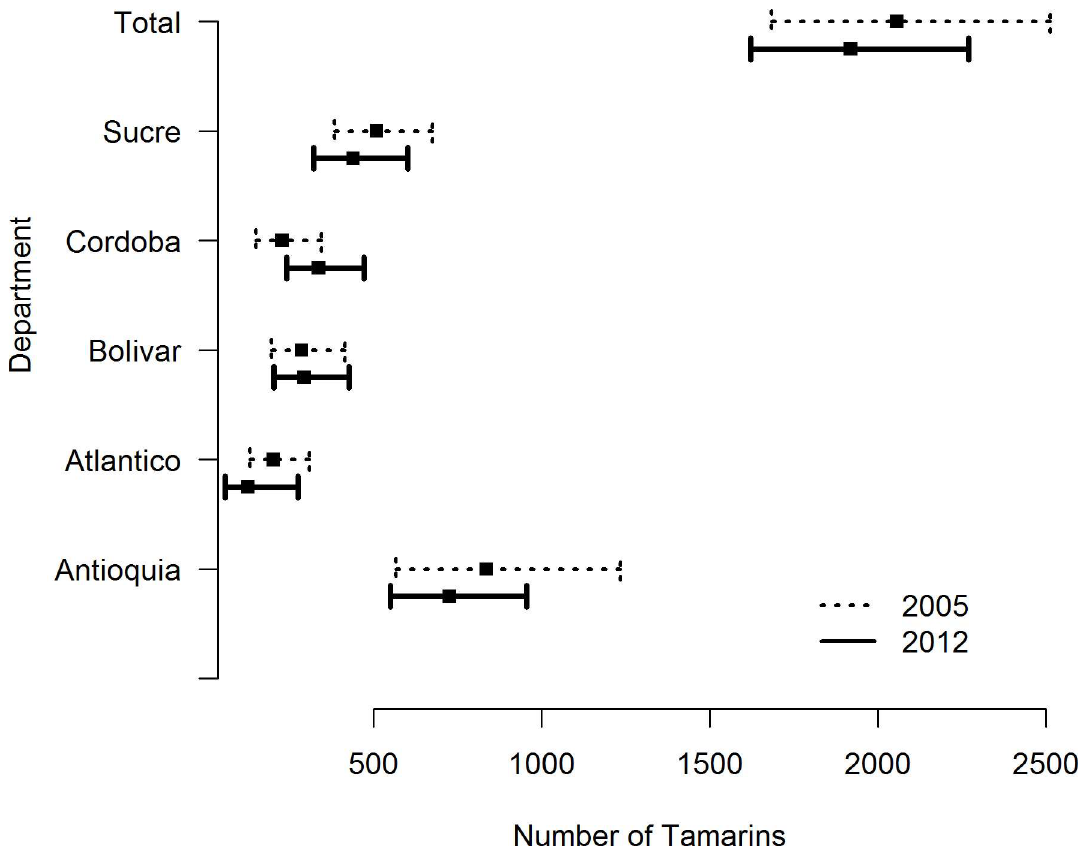
Fig 1. Estimated population size (with 95% confidence interval) of cotton-top tamarins in surveyedareasin Colombia (overall and separated by department) and in each department in 2005 and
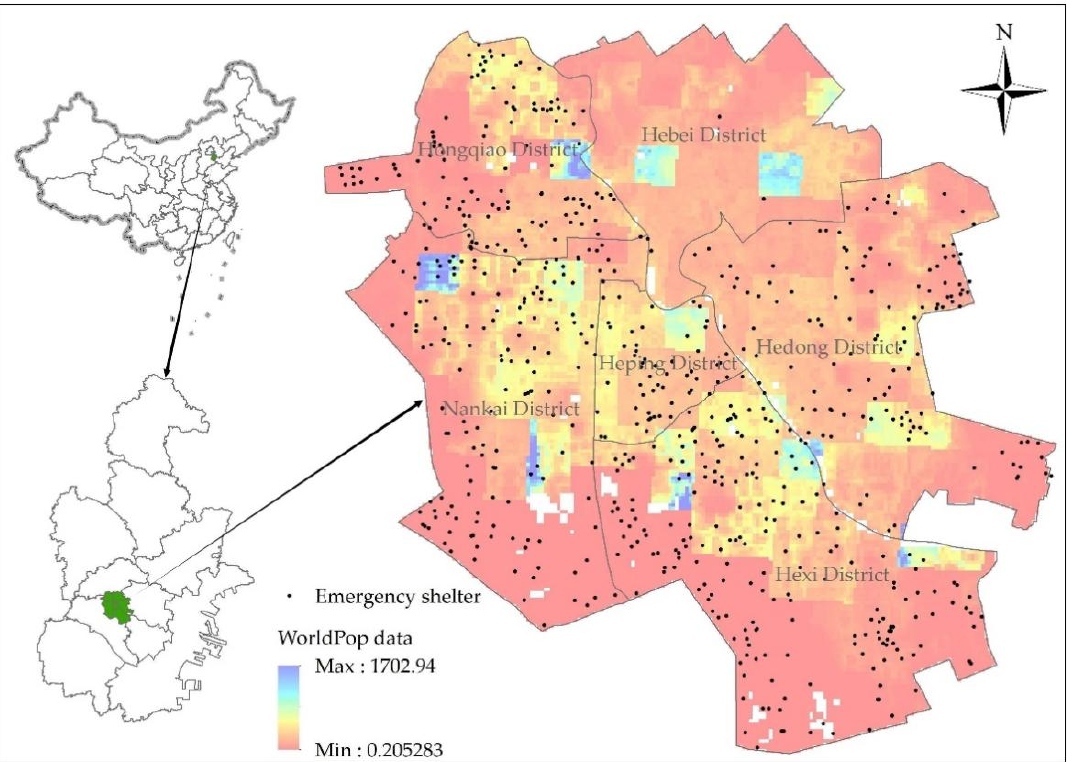
Figure 1. Spatial distribution of population density and emergency shelters in Tianjin urban area, China.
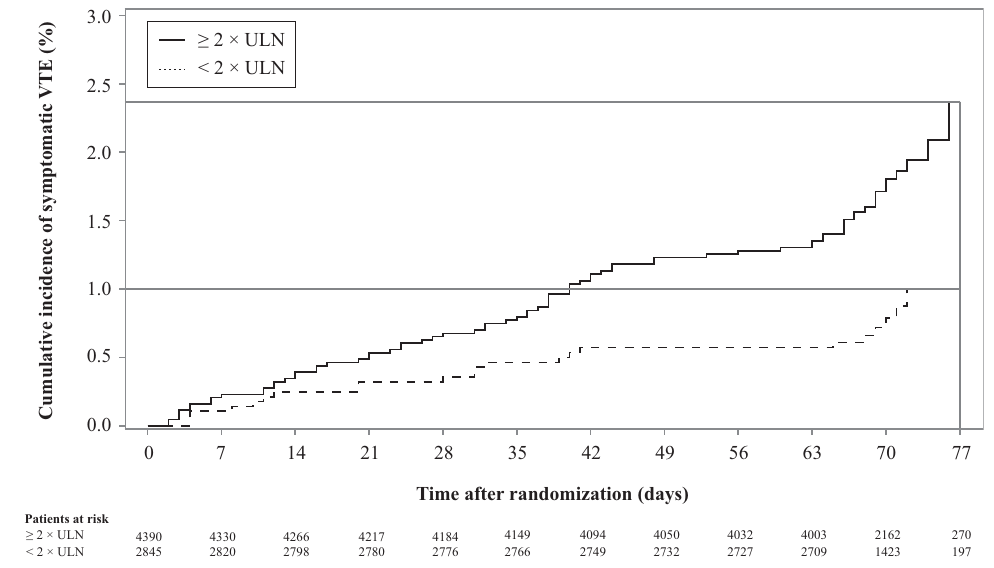
Fig. 1 Kaplan – Meier curves for symptomatic VTE strati fi ed by D-dimer concentration.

§ Exercise description: Lines of the listing above that include the string "population" should each be copied.

§ Written reply:
Fig 1. Estimated population size (with 95% confidence interval) of cotton-top tamarins in surveyedareasin Colombia (overall and separated by department) and in each department in 2005 and
Figure 1. Spatial distribution of population density and emergency shelters in Tianjin urban area, China.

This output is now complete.